Contarini claps his hands softly, cupping his palms as if to trap a fly, then flattens them, rubbing them slowly together. From the Ten, he says, I received only the routine obfuscation. They never deny anything, you know. Their potency rests on the common perception that their eyes and ears are everywhere. A denial might suggest that they don’t know what you’re talking about. Thus the truth of the matter must remain sealed in their leonine jaws, just as the secret of Francesco’s spoilt memory can be known only—
Contarini breaks off with a laugh, claps Crivano on the arm. I was about to say that it’s known only to Somnus and his three silent sons, he finishes But you’re on fine terms with dewy-winged Somnus, aren’t you, dottore?
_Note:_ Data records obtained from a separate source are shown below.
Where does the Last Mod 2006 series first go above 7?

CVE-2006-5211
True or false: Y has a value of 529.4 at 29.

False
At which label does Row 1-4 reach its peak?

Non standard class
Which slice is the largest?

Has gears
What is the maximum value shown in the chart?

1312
You must be, given how swiftly you have reinstated me to his good graces.
This is an obvious ploy to abandon the subject—a clumsy one by the senator’s standards—but Crivano can’t thwart it gracefully. Instead, he forces a courteous chuckle. I’m pleased to hear this, senator, he says. I’m honored to have been of service in this small matter.
Hardly small when you’re the sleepless one, dottore, Contarini says. He gestures toward the door in the corner, the door from which he emerged. Will you join me in my library? he says. It’s in shameful disarray at the moment, but I’ll give you a brief tour. If anything you find there will be of use in your studies, then we shall make arrangements.
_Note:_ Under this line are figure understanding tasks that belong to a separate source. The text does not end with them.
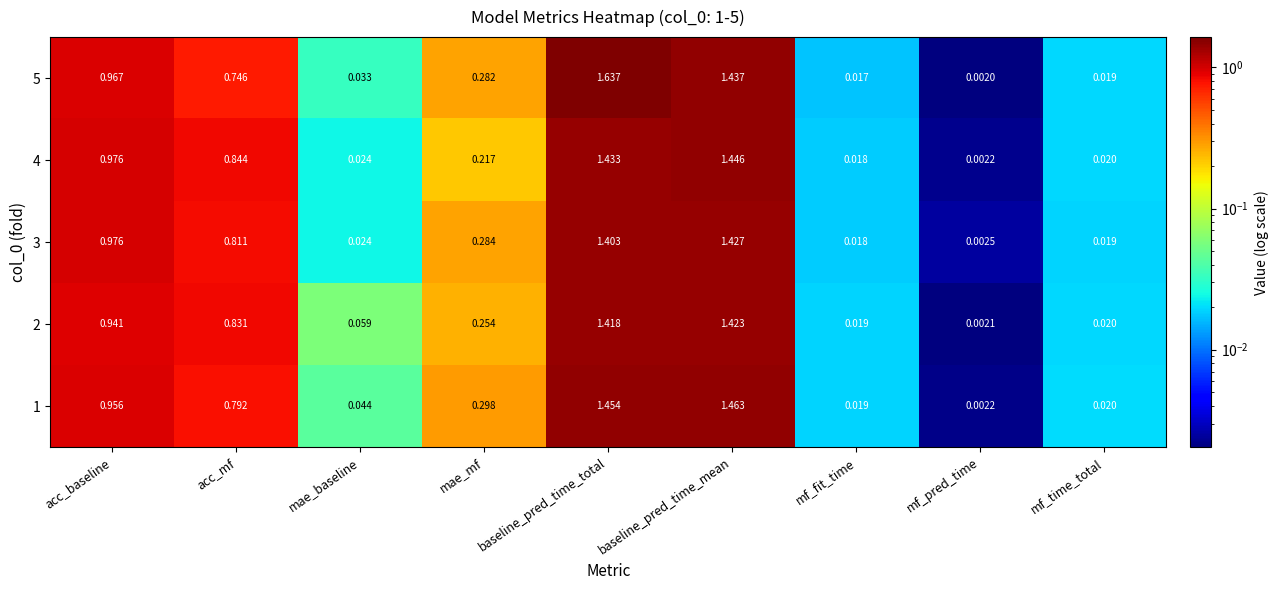

Which category has the lowest value in the 3 series?

mf_pred_time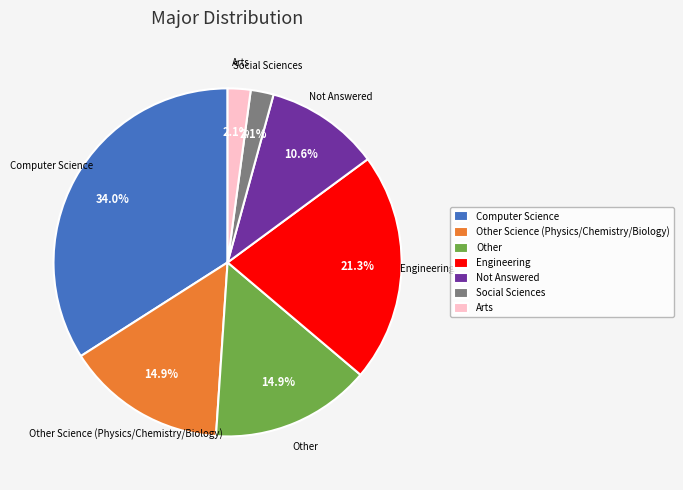

To the nearest percent, what portion does Other represent?

15%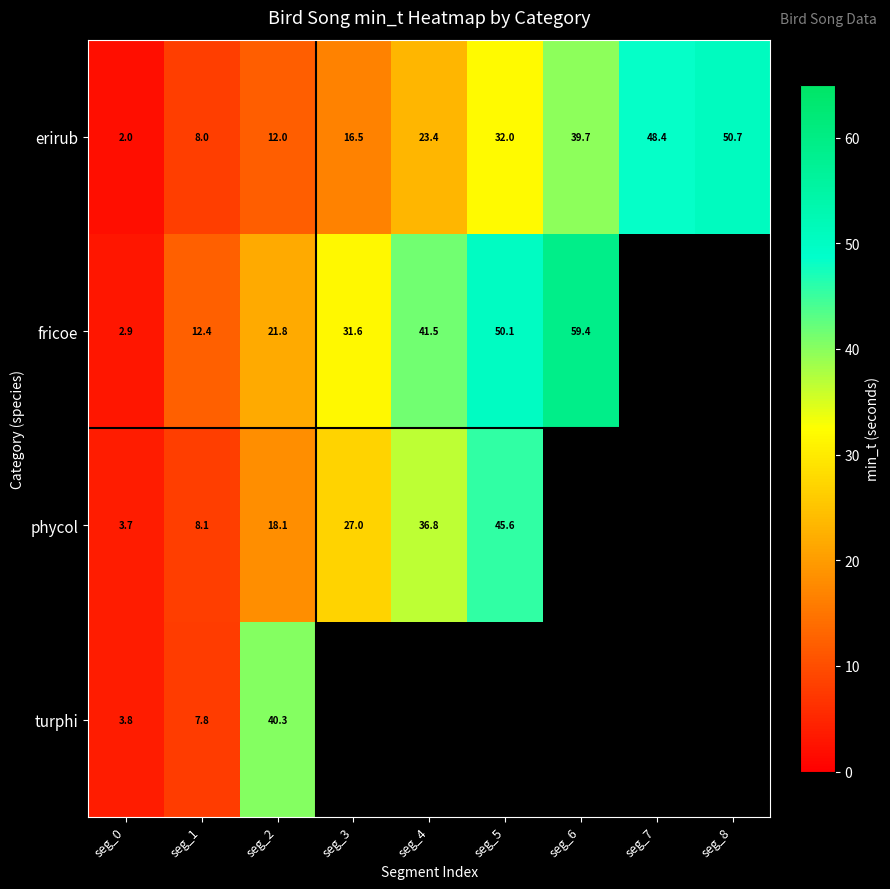

How many data points in erirub are above 23?

5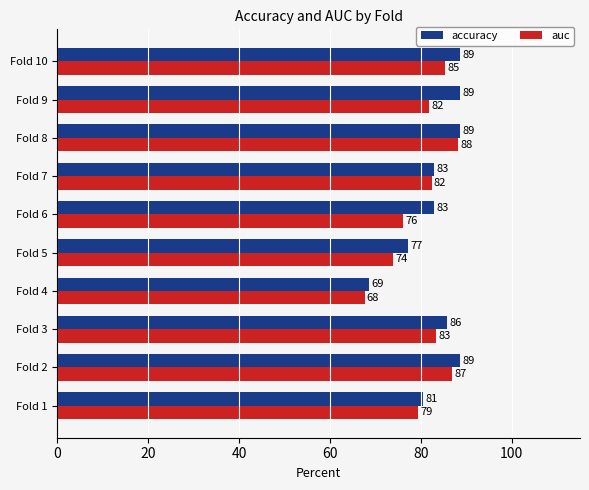

What is the difference between the maximum and minimum values in the accuracy series?

20.0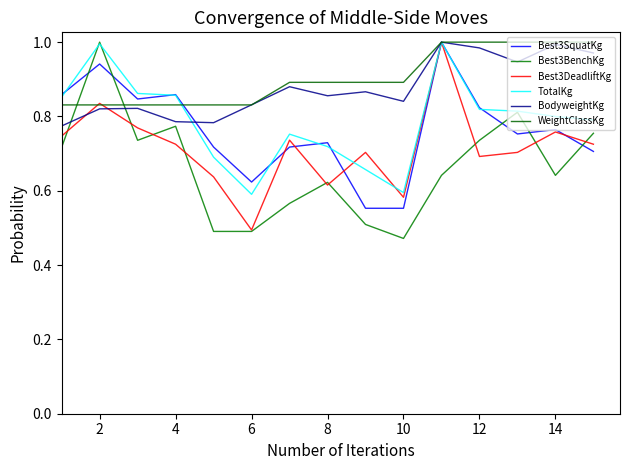

How many lines are shown in the chart?

6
You’re far too kind, Senator, Crivano says. I dare not impose—
But the senator is already gone, leaving Crivano little choice but to follow him. As he steps to the library door, the old man’s voice carries from inside. Here’s an odd thing, it says. I know not—perhaps you will—whether this might be some lingering echo of the cowslip wine, or simply the consequence of prior deficiency, but for the past few nights, dottore, my dreams have been all but overwhelming in their intensity.
For an instant Crivano stands paralyzed at the library’s threshold, stunned at the plentitude before him, before he manages to venture inside. Rather larger than the anteroom he just quit, this chamber is so loaded with treasure as to seem smaller, little more than a closet. Its walls appear at first to be constructed entirely from paper and leather: new octavos, old quartos, ancient codices, some piled flat, some with their banded edges showing, others spine-out in the modern style, and none of them chained. Only after a hard blinking glance do slivers of oak begin to materialize: a right-angled grid of shelves and cubbyholes that undergirds everything, keeping it in place. What meager territory remains unclaimed by bookcases is given over to diagrams, schematics, the sketches of engineers and architects, displayed in simple wooden frames. Crivano’s vision flits between them—real and imagined structures exploded by eye and pencil onto featureless landscapes of white—until it locates a familiar image: the clean symmetrical fa?ade of the new Church of the Redeemer.